FIELD OF THE INVENTION
[0002] The present invention relates generally to the field of
intravascular catheters, and more particularly to devices that both
inject and aspirate fluid from a body lumen.
BACKGROUND OF THE INVENTION
[0003] Catheters that both inject and aspirate are well known in
the art and a currently available device of this type is
manufactured POSSIS Medical of Minneapolis, Minn., as their
Angiojet XMI catheter.
[0004] It is important to make the distal tip of such catheters as
flexible as possible and current technology, which relies on metal
hypodermic tubing, is problematic in this regard. Due to the
asymmetrical design of the product, pressures supplied to the
nozzle are asymmetric and the hydraulic jet directions vary if an
effort is made at reducing the stiffness of the distal tip.
SUMMARY OF THE INVENTION
[0005] In the present invention a Coanda nozzle is used to drive a
secondary flow in a catheter sheath having one or more holes. The
Coanda nozzle is entirely radially symmetric and operates over a
wide pressure range. Distortion due to pressure changes do not
adversely effect the operation of the Coanda nozzle.
BRIEF DESCRIPTION OF THE DRAWINGS
[0006] FIG. 1 is a cross-section of the distal tip of a catheter
employing the technology.
[0007] FIG. 2 is an alternate design of the distal tip of the
catheter.
[0008] FIG. 3 is an alternate design of the distal tip of the
catheter.
[0009] FIG. 4 is a digram illustrating the Coanda effect as applied
to the FIG. 2 and FIG. 3 embodiment.
DETAILED DESCRIPTION OF THE DRAWINGS
[0010] FIG. 1 shows the distal tip 10 of a thrombectomy catheter of
the Angiojet XMI type. A fluid inlet 12 lumen couples the hypo tube
14 to a high-pressure injector not shown but also of the Angiojet
type. The injected inlet fluid may be saline and it is ejected from
holes typified by hole 16. The nubbin 18 is located on the hypo
tube and it has a conical surface adjacent the holes. This nubbin
forms a wall and the Coanda effect causes fluid to adhere to the
wall and flow retrograde out the outlet 20. A portion of this flow
exits the catheter body 22 through one or more recirculation holes
24. This flow is re-circulated to the inlet port 26.

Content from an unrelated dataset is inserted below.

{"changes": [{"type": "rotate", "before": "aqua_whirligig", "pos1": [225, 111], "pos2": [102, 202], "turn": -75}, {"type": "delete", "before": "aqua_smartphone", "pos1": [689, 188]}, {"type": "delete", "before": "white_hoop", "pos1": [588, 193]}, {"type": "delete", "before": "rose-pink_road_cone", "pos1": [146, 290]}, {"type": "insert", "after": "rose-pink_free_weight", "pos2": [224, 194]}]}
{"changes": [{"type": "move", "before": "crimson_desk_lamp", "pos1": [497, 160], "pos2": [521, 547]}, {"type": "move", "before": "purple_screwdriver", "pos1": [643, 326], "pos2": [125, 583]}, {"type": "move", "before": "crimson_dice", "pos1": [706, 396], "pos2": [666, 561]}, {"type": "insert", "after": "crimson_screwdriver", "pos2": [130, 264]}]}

[0011] FIG. 2 shows the distal tip 10 of a catheter as well. In
this embodiment the hypo tube inlet lumen has a series of holes
that communicate to the interior of a cuff 40 that surrounds the
hypo tube and is concentric with the hypo tube. A band 44 forms a
step at the outlet of the cuff. Together the band and the cuff form
an orifice to allow a tubular stream to emerge from the cuff in the
retrograde direction although the antegrade direction may be
selected as an alternative. The jet of fluid that emerges from the
slit formed by the cuff and band flows retrograde. This stream may
divide and recirculation as seen in FIG. 1.

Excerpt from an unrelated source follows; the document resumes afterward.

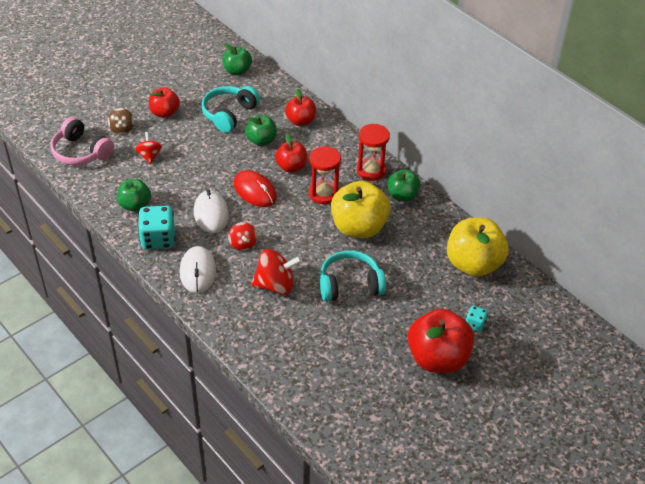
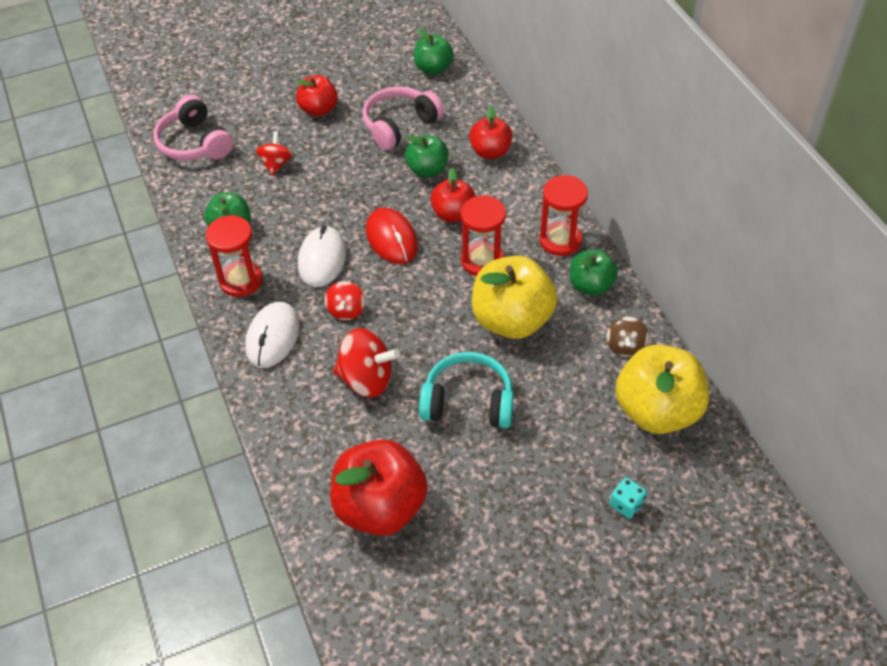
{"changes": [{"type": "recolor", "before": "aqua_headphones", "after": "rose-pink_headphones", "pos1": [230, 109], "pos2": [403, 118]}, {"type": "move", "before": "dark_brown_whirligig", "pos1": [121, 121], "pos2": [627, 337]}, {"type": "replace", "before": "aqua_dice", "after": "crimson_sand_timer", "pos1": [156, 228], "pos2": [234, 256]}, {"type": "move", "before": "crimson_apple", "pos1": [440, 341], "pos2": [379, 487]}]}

[0012] FIG. 3 shows an embodiment that is identical to the FIG. 2
embodiment but it lacks the band 44 so the step seen in FIG. 2 is
lacking. It is expected that the tubular jet that emerges from this
structure will also "hug" the hypo tube due to the Coanda
effect.
[0013] In the FIG. 2 and FIG. 3 device the jet as it emerges from
the hypo tube through the holes is redirected r retrograde with the
cuff. The step in the FIG. 2 embodiment causes the jet to deflect
toward the hypo tube. In FIG. 1 the fluid that emerges from the
holes is turned by the low-pressure zone on the conical surface of
the nubbin 18. In the FIG. 1 embodiment both the leading edge and
the trailing edge of the nubbin 18 have conical surfaces.

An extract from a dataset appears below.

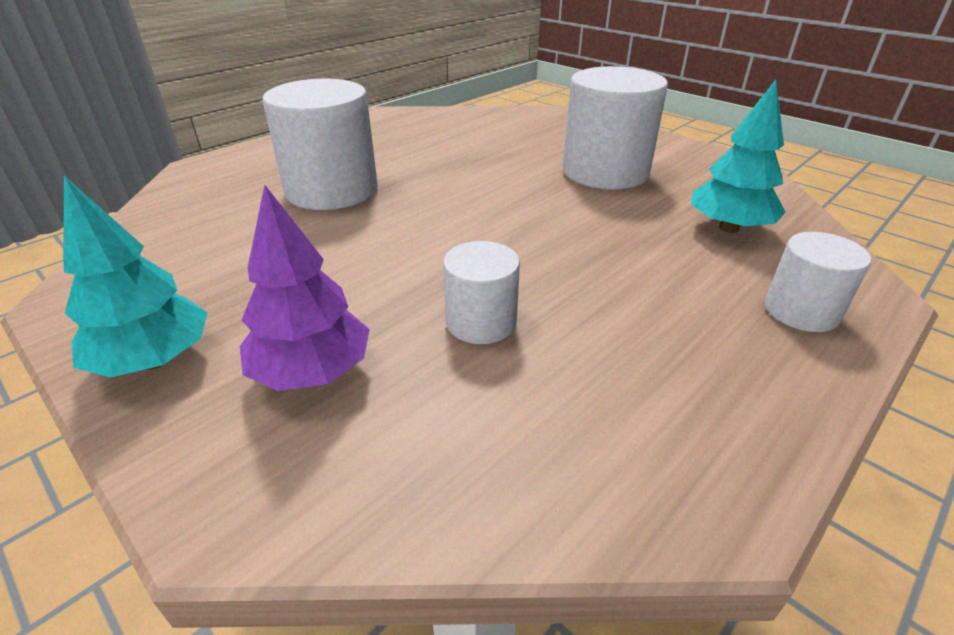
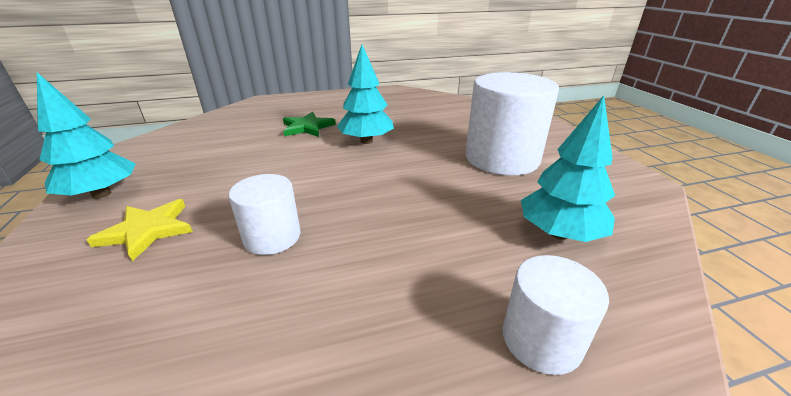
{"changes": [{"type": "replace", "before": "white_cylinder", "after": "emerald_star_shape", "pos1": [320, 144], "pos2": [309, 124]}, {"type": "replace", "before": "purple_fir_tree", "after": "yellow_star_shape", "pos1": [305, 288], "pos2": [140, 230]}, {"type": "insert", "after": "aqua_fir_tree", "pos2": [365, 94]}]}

[0014] In FIG. 1 FIG. 2 and FIG. 3 the jet that flows in the
catheter body is "tubular" and concentric with the hypo tube and
the catheter body.
[0015] Coanda Effect
[0016] An understanding of the scope of the invention is
facilitated by a brief discussion of the Coanda effect as applied
to the nozzle shown in FIG. 4. Fluid under pressure 100 is
introduced into the tube 102 where it emerges from a series of
holes typified by hole 104 near the distal tip of the device. Fluid
exiting the hole enters a reservoir formed by cuff 40, which
cooperates with a nubbin 106, which together form a step
illustrated at numeral 108. The annular flow of fluid exiting from
the cuff over the annular step 108 entrains fluid on both the
exterior side of the jet identified by arrow 110 and the interior
of the jet indicated by recirculation arrow 112. The entrainment
and recirculation near the step region causes the jet which emerges
from the annular nozzle 130 to attach or adhere to the body of the
catheter and in fact strikes the body at a location called the
recirculation point or RP in the figure. Only one half of the jet
flow is shown for clarity and to provide room for the numerals.
This adherence of the emerging jet to the catheter results in a
dramatic whirl of turbulence, which is not illustrated in the
figure for simplicity. The location of RP has an impact on the
performance of the device and RP can be moved closer to the annular
slit 130 by reducing the height of the step to a near zero step
height. Increasing the step height moves RP in a proximal direction
along the length of the catheter. The step height should be
non-zero to provide reliable attachment and step heights which
correspond roughly to the linear dimension to the annular nozzle
130 are effective at causing wall attachment of the emerging jet to
the catheter. This effect occurs with a substantial amount of
hysterics and that means that if the nozzle dimensions are
deflected due to pressure or mechanical manipulation of the distal
tip of the catheter the flow remains reliably attached to the
shaft, which is a benefit.
* * * * *